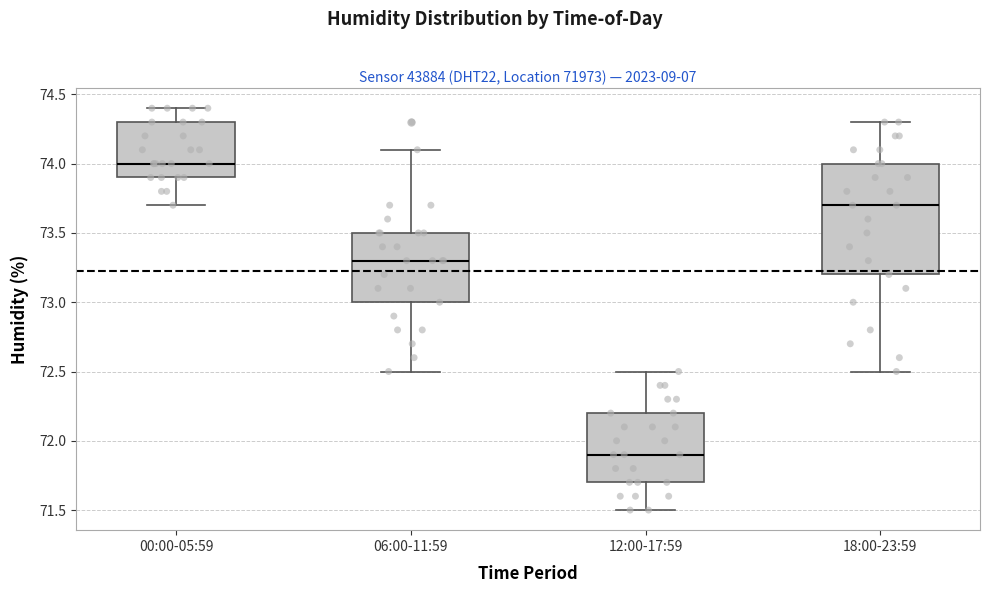

Reading left to right, transcribe this box plot: for each box, give where its median line is, the range the box spans, and where its two whiskers end, as read against the y-axis. The values are not printed on the chart, so give them approximately, as read against the axis.

00:00-05:59: median 74.0, box 73.9 to 74.3, whiskers 73.7 to 74.4
06:00-11:59: median 73.3, box 73.0 to 73.5, whiskers 72.5 to 74.1
12:00-17:59: median 71.9, box 71.7 to 72.2, whiskers 71.5 to 72.5
18:00-23:59: median 73.7, box 73.2 to 74.0, whiskers 72.5 to 74.3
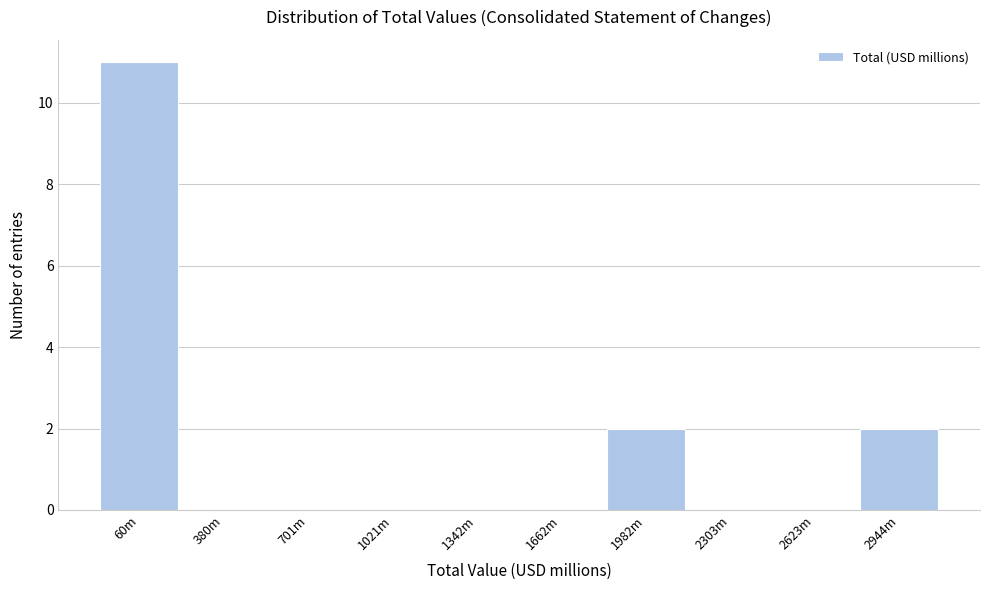

Reading left to right, extract all data points from this chart.

60m=11	380m=0	701m=0	1021m=0	1342m=0	1662m=0	1982m=2	2303m=0	2623m=0	2944m=2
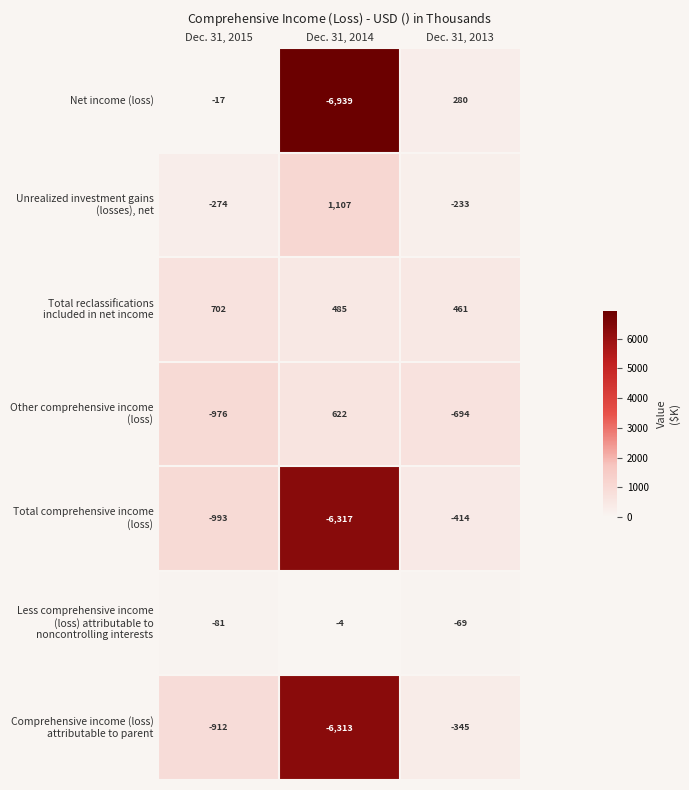

What is the difference between the Net income (loss) values at Dec. 31, 2015 and Dec. 31, 2014?

6922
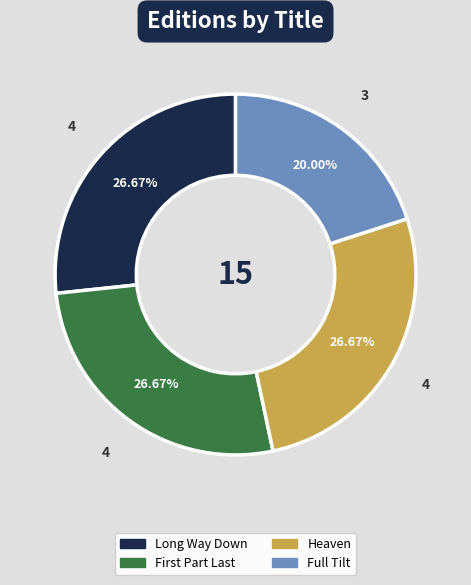

Is the sum of Full Tilt and Long Way Down greater than half?

No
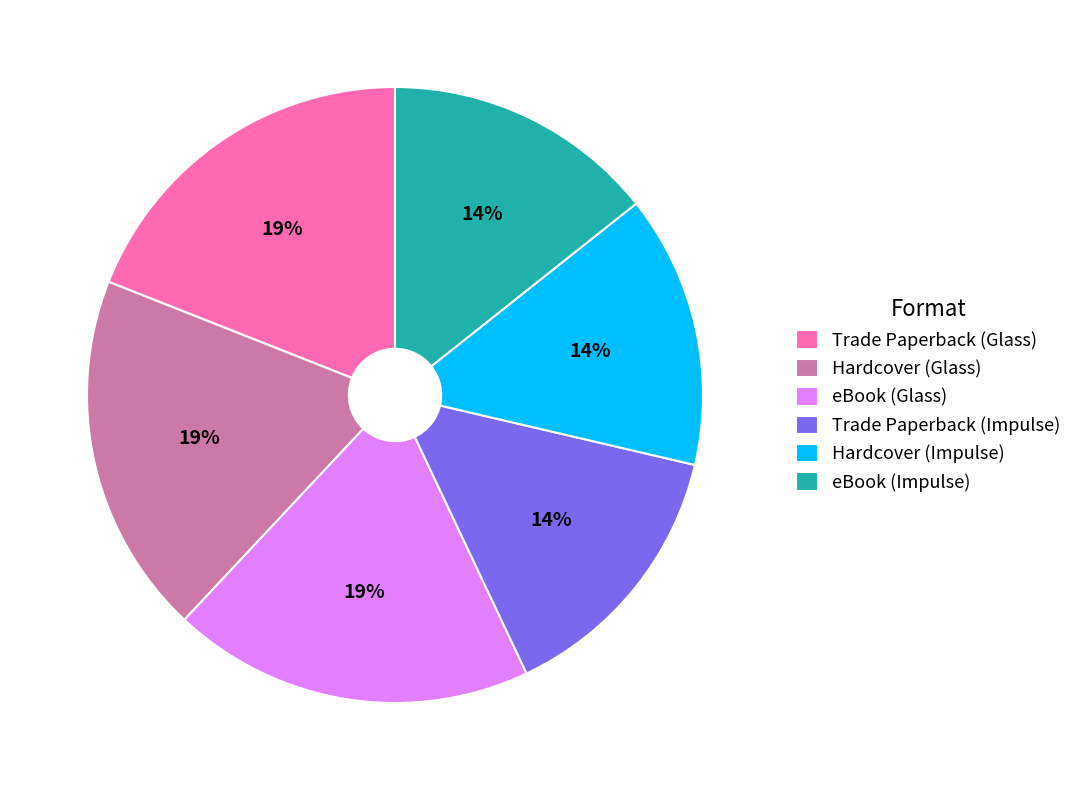

To the nearest percent, what is the average slice percentage?

17%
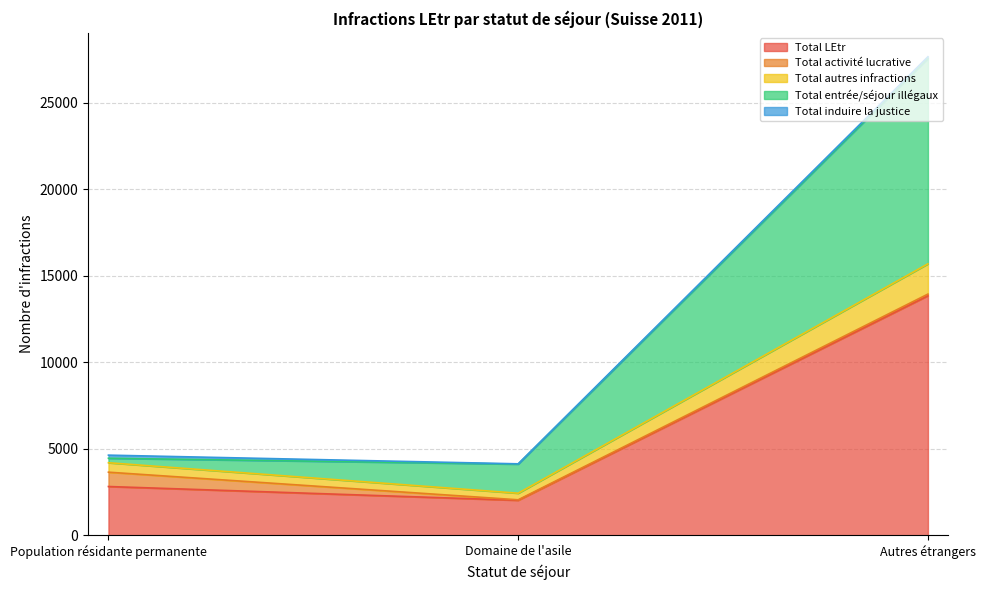

What position from the right is Population résidante permanente?

3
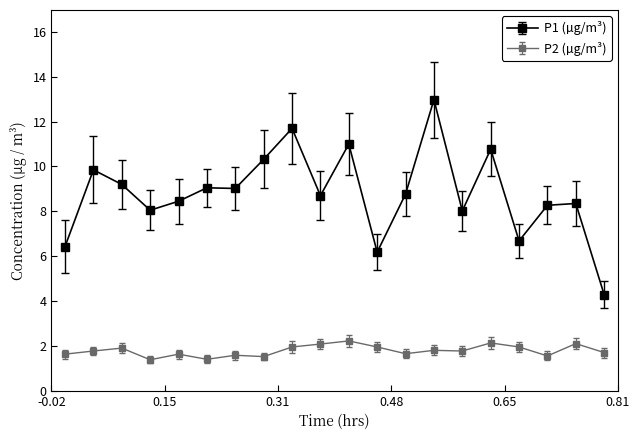

List the series in order of their peak value, highest first.

P1 (µg/m³), P2 (µg/m³)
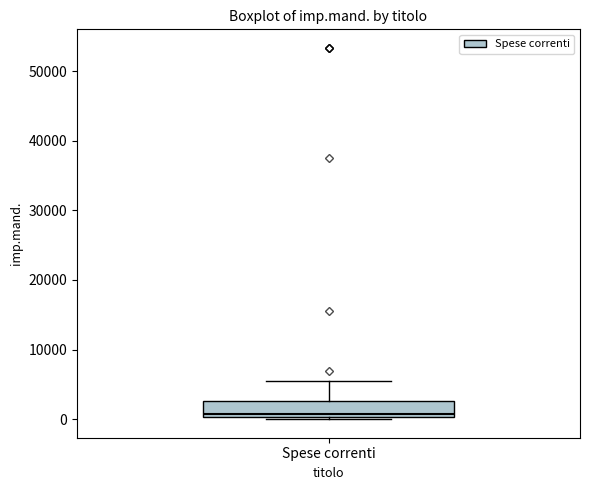

Where does the upper whisker of the box for Spese correnti end on the y-axis? The values are not printed on the chart, so give them approximately, as read against the axis.

6000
--------
REQUEST: Rewrite the entries from the line containing "00:00-05:59: median 74.0, box" down to the line containing "P1 (µg/m³), P2 (µg/m³)", replacing "chart" with "graph" and leaving everything else unchanged. Omit the pictures from your answer.

SOLUTION FOR THIS EXERCISE:
00:00-05:59: median 74.0, box 73.9 to 74.3, whiskers 73.7 to 74.4
06:00-11:59: median 73.3, box 73.0 to 73.5, whiskers 72.5 to 74.1
12:00-17:59: median 71.9, box 71.7 to 72.2, whiskers 71.5 to 72.5
18:00-23:59: median 73.7, box 73.2 to 74.0, whiskers 72.5 to 74.3

Reading left to right, extract all data points from this graph.

60m=11	380m=0	701m=0	1021m=0	1342m=0	1662m=0	1982m=2	2303m=0	2623m=0	2944m=2

What is the difference between the Net income (loss) values at Dec. 31, 2015 and Dec. 31, 2014?

6922

Is the sum of Full Tilt and Long Way Down greater than half?

No

To the nearest percent, what is the average slice percentage?

17%

What position from the right is Population résidante permanente?

3

List the series in order of their peak value, highest first.

P1 (µg/m³), P2 (µg/m³)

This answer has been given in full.